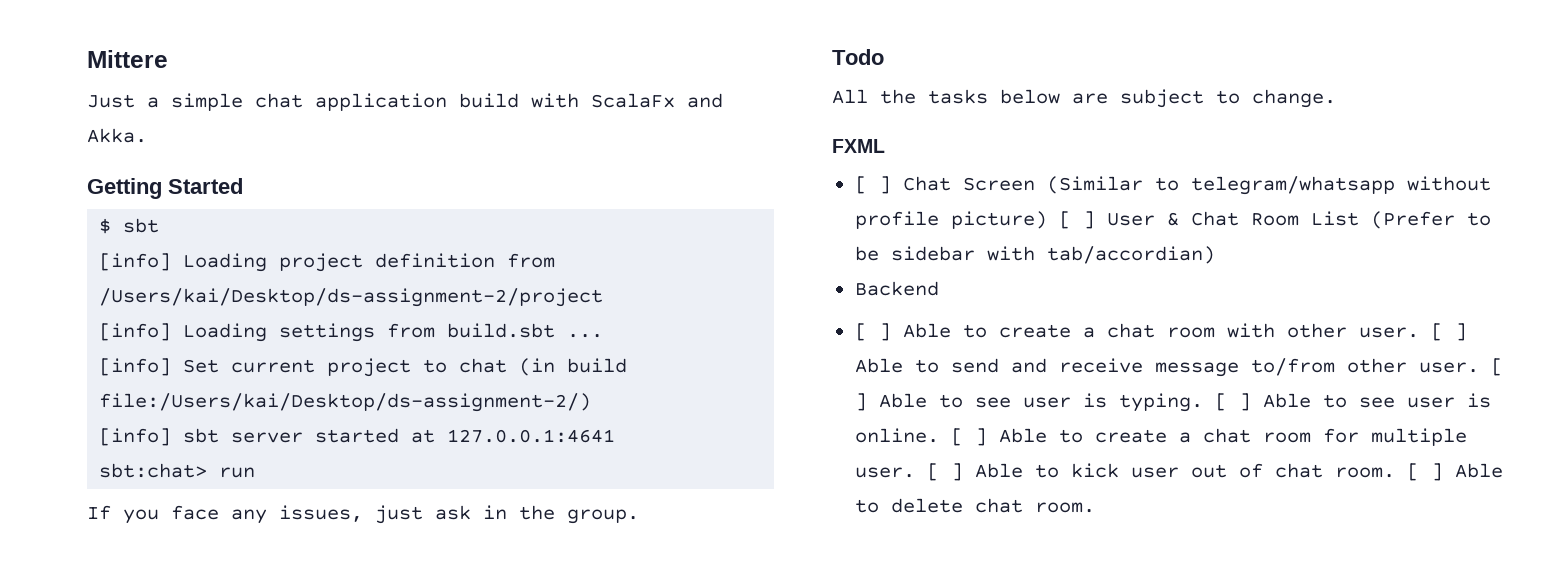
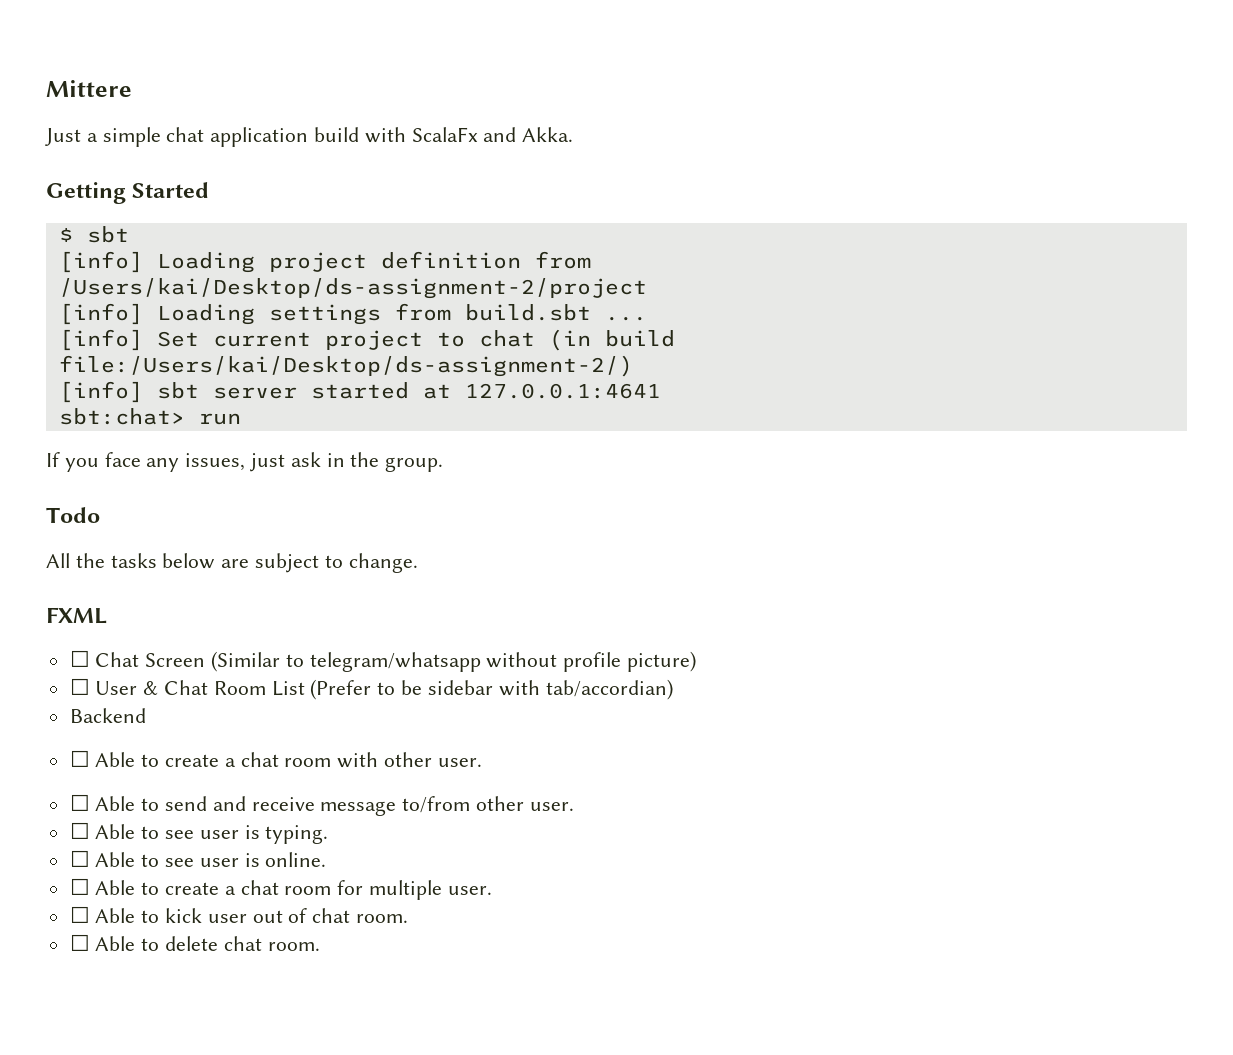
[854,176,891,194] [ ] -> [69,650,90,667] ☐
[1058,211,1095,229] [ ] -> [69,678,90,695] // ☐
[854,323,891,341] [ ] -> [69,750,90,767] ☐
[1430,323,1467,341] [ ] -> [69,794,90,811] // ☐
[1490,358,1503,376] [854,393,867,411] [ ] -> [69,822,90,839] // ☐
[1214,393,1251,411] [ ] -> [69,850,90,867] // ☐
[950,428,987,446] [ ] -> [69,878,90,895] // ☐
[926,463,963,481] [ ] -> [69,906,90,923] // ☐
[1406,463,1443,481] [ ] -> [69,934,90,951] // ☐

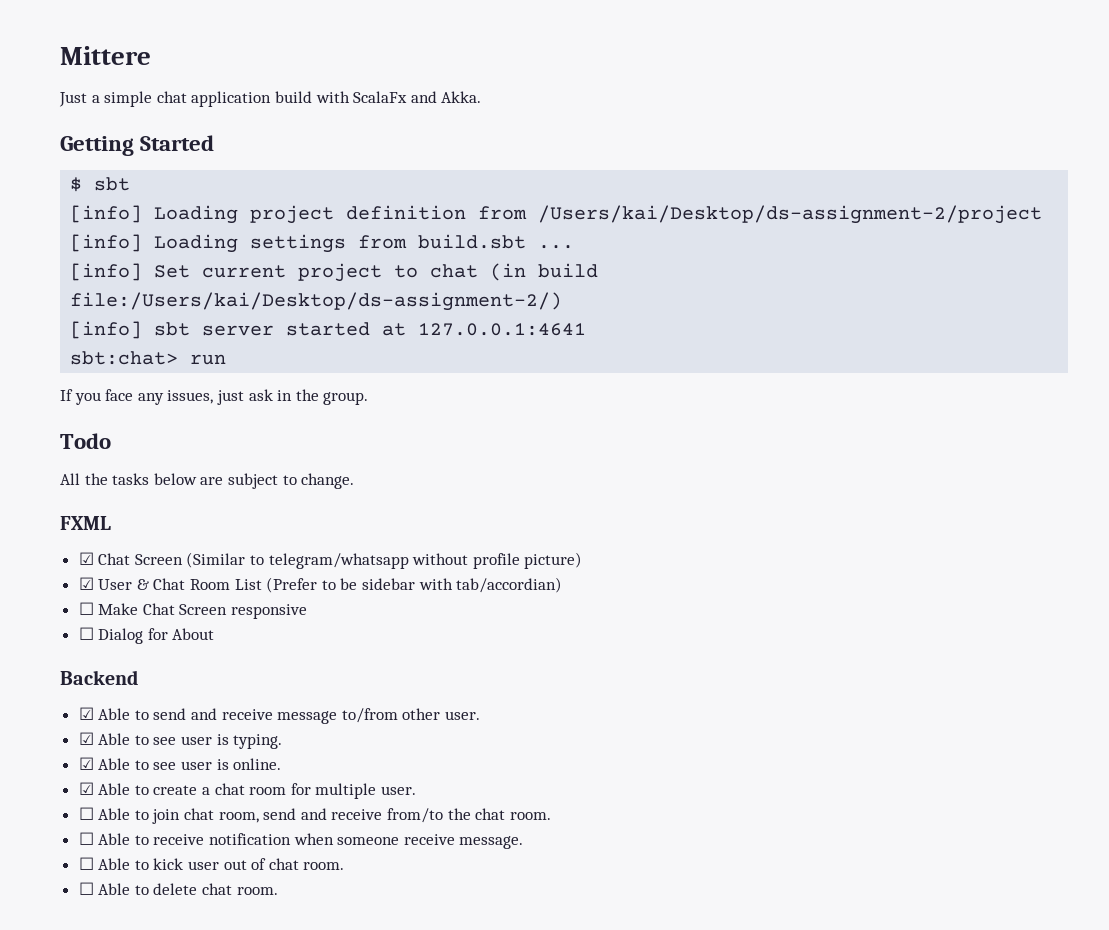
[69,650,90,667] ☐ -> [78,552,94,565] ☑
[69,678,90,695] ☐ -> [78,577,94,590] ☑
[69,708,146,723] [69,750,482,768] [69,794,90,811] Backend // ☐ Able to create a chat room with other user. // ☐ -> [78,602,308,619] [78,627,215,644] [60,670,138,685] [78,707,94,720] ☐ Make Chat Screen responsive // ☐ Dialog for About // Backend // ☑
[69,822,90,839] ☐ -> [78,732,94,745] ☑
[69,850,90,867] ☐ -> [78,757,94,770] ☑
[69,878,90,895] ☐ -> [78,782,94,795] ☑
(492, 890) none -> [78,807,551,824] [78,832,524,849] // ☐ Able to join chat room, send and receive from/to the chat room. // ☐ Able to receive notification when someone receive message.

====================

> Problem to work on
A word-for-word copy of the records is needed, one that contains no pictures.

> Expected output
[854,176,891,194] [ ] -> [69,650,90,667] ☐
[1058,211,1095,229] [ ] -> [69,678,90,695] // ☐
[854,323,891,341] [ ] -> [69,750,90,767] ☐
[1430,323,1467,341] [ ] -> [69,794,90,811] // ☐
[1490,358,1503,376] [854,393,867,411] [ ] -> [69,822,90,839] // ☐
[1214,393,1251,411] [ ] -> [69,850,90,867] // ☐
[950,428,987,446] [ ] -> [69,878,90,895] // ☐
[926,463,963,481] [ ] -> [69,906,90,923] // ☐
[1406,463,1443,481] [ ] -> [69,934,90,951] // ☐

[69,650,90,667] ☐ -> [78,552,94,565] ☑
[69,678,90,695] ☐ -> [78,577,94,590] ☑
[69,708,146,723] [69,750,482,768] [69,794,90,811] Backend // ☐ Able to create a chat room with other user. // ☐ -> [78,602,308,619] [78,627,215,644] [60,670,138,685] [78,707,94,720] ☐ Make Chat Screen responsive // ☐ Dialog for About // Backend // ☑
[69,822,90,839] ☐ -> [78,732,94,745] ☑
[69,850,90,867] ☐ -> [78,757,94,770] ☑
[69,878,90,895] ☐ -> [78,782,94,795] ☑
(492, 890) none -> [78,807,551,824] [78,832,524,849] // ☐ Able to join chat room, send and receive from/to the chat room. // ☐ Able to receive notification when someone receive message.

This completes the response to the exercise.